Wednesday, April 11, 2007

 

Will neutrality lead to mediocrity?

Working in a carrier environment helps identify the challenges of business-grade requirements for service delivery. While the needs of the corporate world are somewhat irrelevant to some, for the sake of argument, accept that agencies and departments within the government might be among those corporate clients.

Let's assume that there are some employees who want or need to work from a remote location, like home, or from vacation. I would suspect that there are a number of corporate applications that these people might need to access that might require priority treatment over the kids' gaming or music - either in the same location or on the same router at the ISP. Maybe it is a videoconference link or even a secured enhanced IM link. Maybe a mobile health care kiosk.

How does the industry provide network quality assurance for these applications in a 'neutral' network?

Is there ever a situation that might permit discrimination - let's actually call it differentiation - between the various bit streams? Is it unreasonable to permit ISPs and their clients the flexibility to develop creative business relationships which enable such services?
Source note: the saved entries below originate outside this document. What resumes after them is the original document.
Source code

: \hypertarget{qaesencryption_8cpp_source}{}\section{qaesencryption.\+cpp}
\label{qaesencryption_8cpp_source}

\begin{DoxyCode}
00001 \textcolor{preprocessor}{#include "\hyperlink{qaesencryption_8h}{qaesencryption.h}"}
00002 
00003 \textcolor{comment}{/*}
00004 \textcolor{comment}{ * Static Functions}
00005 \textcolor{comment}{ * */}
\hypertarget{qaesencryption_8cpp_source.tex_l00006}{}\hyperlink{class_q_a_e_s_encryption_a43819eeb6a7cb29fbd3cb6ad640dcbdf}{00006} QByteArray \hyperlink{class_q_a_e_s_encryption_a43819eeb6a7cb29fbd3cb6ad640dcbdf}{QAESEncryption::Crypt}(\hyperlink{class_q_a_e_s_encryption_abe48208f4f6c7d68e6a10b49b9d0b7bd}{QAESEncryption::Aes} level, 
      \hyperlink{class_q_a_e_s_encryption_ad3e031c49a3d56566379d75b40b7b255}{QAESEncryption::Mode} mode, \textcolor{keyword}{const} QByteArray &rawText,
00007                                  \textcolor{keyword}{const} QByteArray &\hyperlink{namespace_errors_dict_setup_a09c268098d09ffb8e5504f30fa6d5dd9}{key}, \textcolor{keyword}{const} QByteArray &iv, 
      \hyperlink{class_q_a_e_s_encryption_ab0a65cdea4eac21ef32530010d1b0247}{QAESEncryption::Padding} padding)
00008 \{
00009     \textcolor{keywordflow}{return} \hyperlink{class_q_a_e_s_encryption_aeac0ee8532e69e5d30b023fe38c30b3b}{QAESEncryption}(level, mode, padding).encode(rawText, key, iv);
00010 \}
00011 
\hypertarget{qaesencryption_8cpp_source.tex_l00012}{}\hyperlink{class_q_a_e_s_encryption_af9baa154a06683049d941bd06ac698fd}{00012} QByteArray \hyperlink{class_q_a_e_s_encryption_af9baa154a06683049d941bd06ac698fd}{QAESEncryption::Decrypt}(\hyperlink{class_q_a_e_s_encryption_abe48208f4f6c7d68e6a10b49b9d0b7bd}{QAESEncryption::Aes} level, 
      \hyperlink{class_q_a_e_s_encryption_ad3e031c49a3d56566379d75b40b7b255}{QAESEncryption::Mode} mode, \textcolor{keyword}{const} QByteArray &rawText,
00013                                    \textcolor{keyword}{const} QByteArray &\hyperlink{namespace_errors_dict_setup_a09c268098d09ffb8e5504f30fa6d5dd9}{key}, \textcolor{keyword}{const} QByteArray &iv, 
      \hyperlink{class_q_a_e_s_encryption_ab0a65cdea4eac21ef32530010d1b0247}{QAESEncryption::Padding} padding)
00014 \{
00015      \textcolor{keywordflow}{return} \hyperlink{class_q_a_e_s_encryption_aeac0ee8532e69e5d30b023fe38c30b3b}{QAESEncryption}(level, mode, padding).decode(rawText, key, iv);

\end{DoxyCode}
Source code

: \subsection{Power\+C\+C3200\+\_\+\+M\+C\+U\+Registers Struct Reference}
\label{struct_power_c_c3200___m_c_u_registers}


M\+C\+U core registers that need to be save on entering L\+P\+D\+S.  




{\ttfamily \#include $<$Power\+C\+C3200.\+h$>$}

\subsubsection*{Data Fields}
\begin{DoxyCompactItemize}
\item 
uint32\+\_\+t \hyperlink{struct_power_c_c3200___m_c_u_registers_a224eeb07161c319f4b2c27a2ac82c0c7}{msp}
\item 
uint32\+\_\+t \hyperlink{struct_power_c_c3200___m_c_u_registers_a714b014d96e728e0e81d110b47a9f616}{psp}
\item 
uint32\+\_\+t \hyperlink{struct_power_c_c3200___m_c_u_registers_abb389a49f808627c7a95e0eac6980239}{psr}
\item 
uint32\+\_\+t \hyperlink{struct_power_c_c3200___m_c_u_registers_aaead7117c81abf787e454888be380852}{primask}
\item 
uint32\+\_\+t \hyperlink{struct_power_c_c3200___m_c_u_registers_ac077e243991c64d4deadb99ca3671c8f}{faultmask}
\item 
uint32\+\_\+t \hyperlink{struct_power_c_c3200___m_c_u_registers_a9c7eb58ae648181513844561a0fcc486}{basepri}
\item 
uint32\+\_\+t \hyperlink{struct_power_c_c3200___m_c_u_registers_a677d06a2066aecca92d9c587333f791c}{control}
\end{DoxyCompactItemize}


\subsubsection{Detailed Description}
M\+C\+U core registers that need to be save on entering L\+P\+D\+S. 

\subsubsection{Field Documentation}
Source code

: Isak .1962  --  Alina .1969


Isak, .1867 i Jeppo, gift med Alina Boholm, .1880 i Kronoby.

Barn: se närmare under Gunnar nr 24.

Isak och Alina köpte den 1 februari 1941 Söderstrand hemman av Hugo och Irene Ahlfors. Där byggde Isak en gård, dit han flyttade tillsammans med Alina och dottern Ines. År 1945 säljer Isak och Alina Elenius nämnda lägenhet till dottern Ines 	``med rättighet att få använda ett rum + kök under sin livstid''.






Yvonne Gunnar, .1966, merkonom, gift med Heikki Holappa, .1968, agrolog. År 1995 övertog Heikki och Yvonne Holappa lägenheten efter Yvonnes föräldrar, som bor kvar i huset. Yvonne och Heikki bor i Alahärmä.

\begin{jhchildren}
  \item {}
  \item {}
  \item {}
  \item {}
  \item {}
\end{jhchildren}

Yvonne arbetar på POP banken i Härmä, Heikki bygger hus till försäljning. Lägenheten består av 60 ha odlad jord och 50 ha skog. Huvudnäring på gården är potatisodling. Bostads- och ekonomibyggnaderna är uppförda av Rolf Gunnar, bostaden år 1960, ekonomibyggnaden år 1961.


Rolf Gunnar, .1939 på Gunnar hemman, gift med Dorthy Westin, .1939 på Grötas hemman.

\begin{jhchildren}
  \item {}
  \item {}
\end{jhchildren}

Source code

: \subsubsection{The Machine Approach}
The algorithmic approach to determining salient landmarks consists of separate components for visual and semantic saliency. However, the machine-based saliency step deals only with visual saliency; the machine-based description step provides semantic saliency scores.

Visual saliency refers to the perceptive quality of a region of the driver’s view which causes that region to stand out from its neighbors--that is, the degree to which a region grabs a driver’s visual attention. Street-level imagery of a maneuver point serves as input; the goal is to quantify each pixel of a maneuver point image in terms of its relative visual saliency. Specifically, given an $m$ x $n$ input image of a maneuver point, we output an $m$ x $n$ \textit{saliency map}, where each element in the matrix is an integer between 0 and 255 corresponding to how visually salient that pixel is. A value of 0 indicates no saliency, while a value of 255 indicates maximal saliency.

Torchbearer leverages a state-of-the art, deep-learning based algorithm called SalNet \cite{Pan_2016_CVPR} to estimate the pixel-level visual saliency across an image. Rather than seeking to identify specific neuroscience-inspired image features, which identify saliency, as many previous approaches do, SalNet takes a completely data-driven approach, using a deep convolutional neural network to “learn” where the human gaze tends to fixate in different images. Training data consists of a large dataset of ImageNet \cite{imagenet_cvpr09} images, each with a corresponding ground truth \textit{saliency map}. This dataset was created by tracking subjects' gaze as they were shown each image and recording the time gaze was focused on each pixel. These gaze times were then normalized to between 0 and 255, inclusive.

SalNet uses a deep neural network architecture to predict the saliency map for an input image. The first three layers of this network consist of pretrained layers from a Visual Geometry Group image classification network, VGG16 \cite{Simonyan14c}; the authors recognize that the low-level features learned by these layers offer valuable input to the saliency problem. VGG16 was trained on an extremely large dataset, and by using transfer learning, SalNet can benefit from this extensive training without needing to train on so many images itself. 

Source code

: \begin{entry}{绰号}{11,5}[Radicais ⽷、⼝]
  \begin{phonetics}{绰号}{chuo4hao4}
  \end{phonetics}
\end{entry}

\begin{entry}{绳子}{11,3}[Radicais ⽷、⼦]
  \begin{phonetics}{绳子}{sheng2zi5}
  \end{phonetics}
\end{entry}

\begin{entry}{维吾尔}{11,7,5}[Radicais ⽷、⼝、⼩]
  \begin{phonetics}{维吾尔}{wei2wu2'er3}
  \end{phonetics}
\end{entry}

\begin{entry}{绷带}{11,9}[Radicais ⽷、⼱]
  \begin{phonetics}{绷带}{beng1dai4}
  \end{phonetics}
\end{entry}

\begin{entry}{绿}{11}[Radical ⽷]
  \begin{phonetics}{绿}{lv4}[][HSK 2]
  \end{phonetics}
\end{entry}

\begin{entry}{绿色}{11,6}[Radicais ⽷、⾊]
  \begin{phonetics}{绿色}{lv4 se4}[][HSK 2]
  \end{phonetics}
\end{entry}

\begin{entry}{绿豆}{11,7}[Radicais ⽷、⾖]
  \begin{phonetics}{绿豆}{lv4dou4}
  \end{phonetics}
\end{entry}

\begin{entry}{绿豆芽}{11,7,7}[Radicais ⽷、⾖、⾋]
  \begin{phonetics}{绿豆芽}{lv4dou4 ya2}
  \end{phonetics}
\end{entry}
Let me lay on a more consumer-oriented example. I just upgraded to the latest version of Joost. The software warns people:
Joost is a streaming video application, and so uses a relatively high amount of bandwidth per hour. In 1 hour of viewing, 320 Mb will be downloaded and 105 Mb uploaded, which means that a 1 Gb cap will be exhausted in about 10 hours.

If you pay for your bandwidth usage per megabyte or have your usage capped by your ISP, you should be careful to always exit the Joost program completely when you are finished watching it.
What if pay-for-use pricing or usage caps become a constraint for Joost or another application like it? Would it be OK for the application developer to enter into advertising or other agreements that enable it to pay for excess usage on behalf of its clients? Think of it as being analogous to toll-free calling, where the charges are reversed.

Notably, Tim Wu describes net neutrality as a network design principle, rather than a rigid requirement.
The internet isn't perfect but it aspires for neutrality in its original design. Its decentralized and mostly neutral nature may account for its success as an economic engine and a source of folk culture.
It is important to note his selection of terms such as 'mostly neutral' in recognition that the internet has not been bound by a fixed regulatory (or network design) framework. Is it possible that part of the internet's success as an economic engine is the variability enabled by its original design - the inter-networking of the internet?

Can the existing undue discrimination provisions of Canada's Telecom Act provide sufficient protection to permit the continued evolution of flexible internet business models?